* _WHAT TO PRODUCE_:
Nothing may be left out of the listing below but its images; repeat the rest exactly.

* _STORED DATA_:
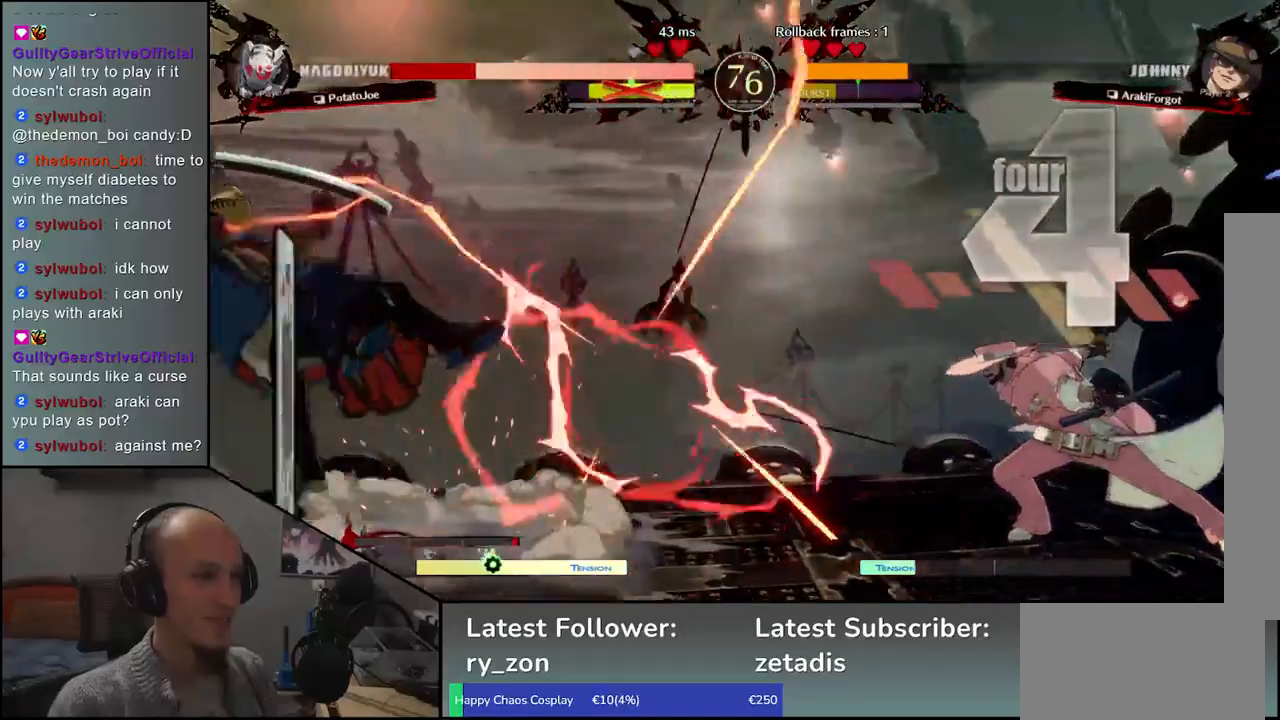
{"buttons": [], "left_stick": "center", "events": [[83, "left_stick", "center"]]}
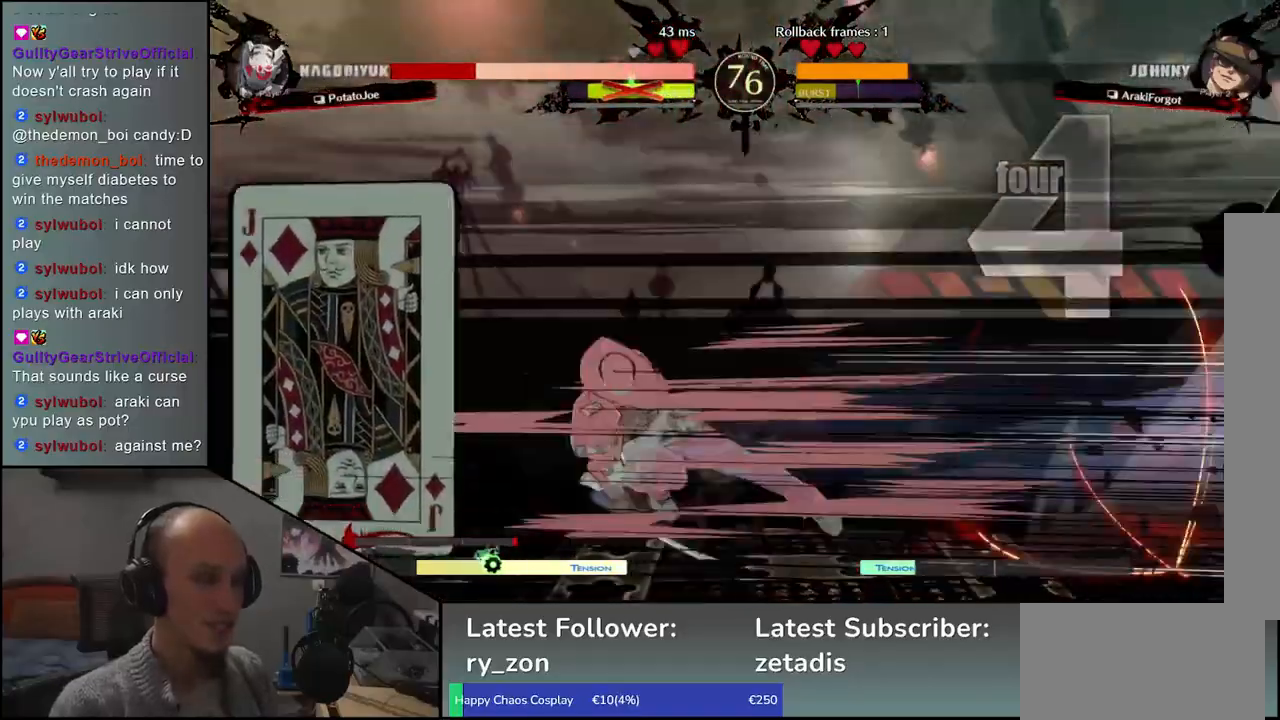
{"buttons": [], "left_stick": "center", "events": []}
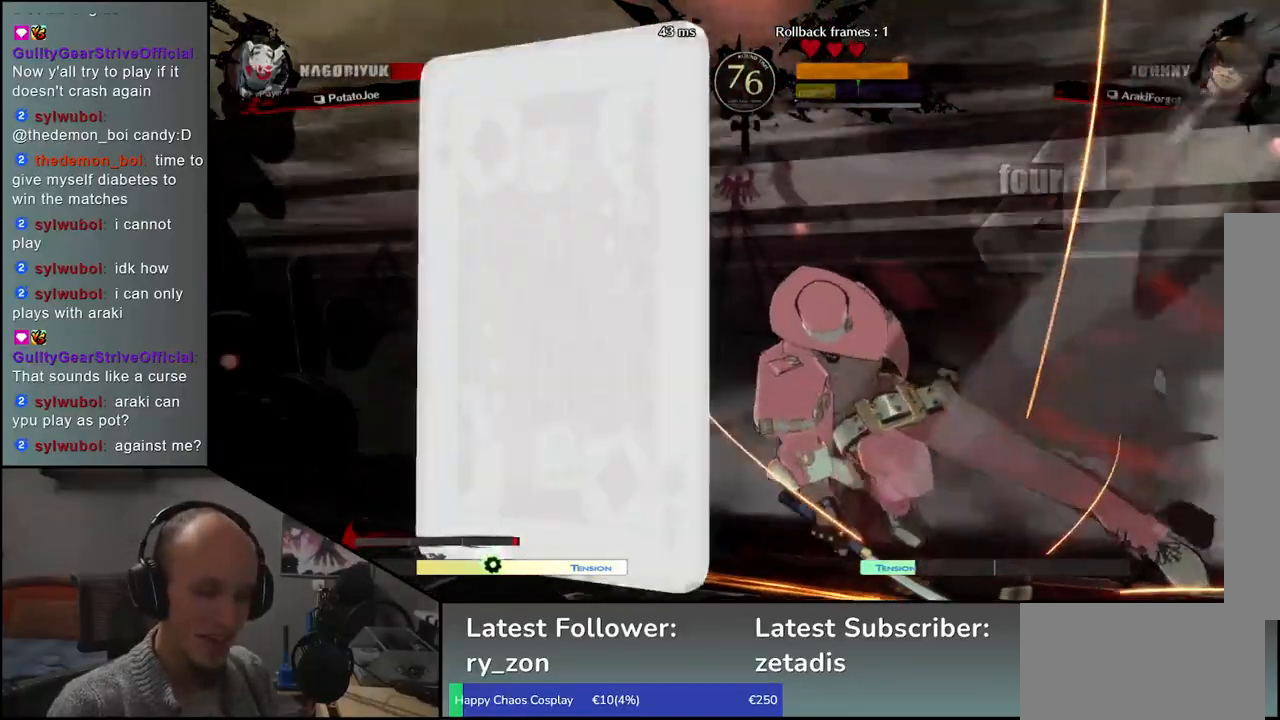
{"buttons": [], "left_stick": "center", "events": []}
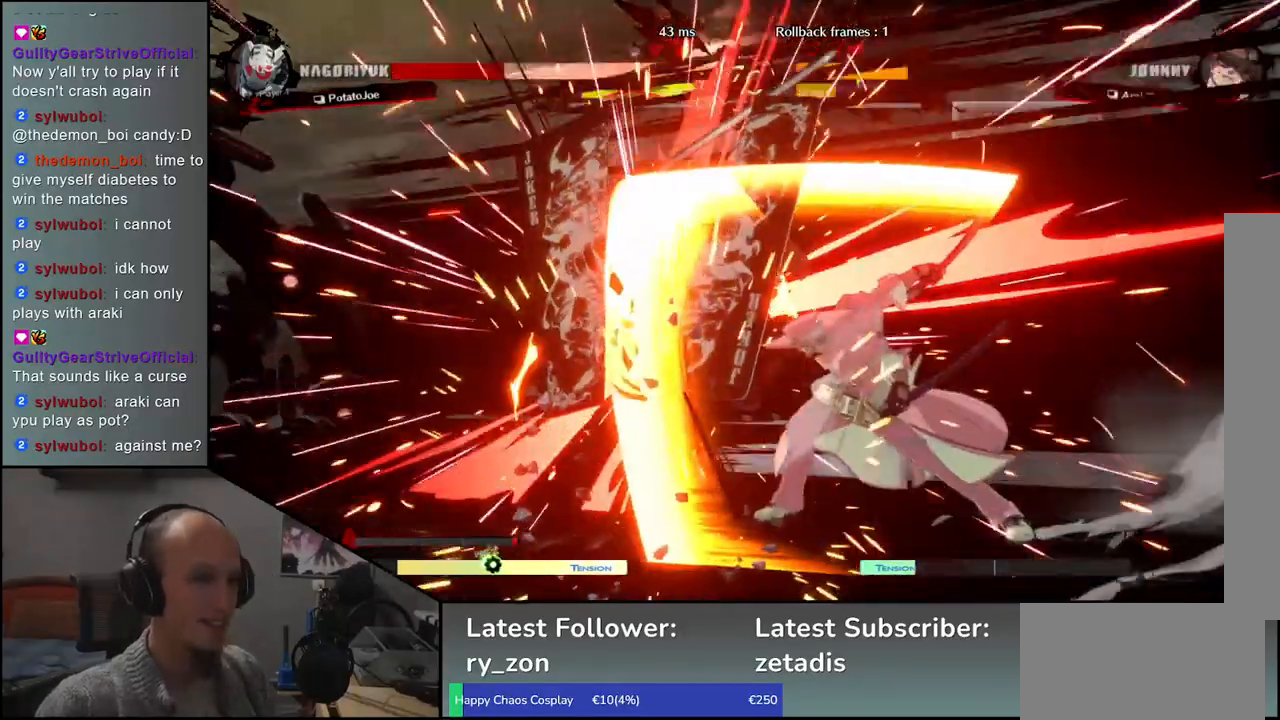
{"buttons": [], "left_stick": "center", "events": []}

* _ANSWER_:
{"buttons": [], "left_stick": "center", "events": [[83, "left_stick", "center"]]}
{"buttons": [], "left_stick": "center", "events": []}
{"buttons": [], "left_stick": "center", "events": []}
{"buttons": [], "left_stick": "center", "events": []}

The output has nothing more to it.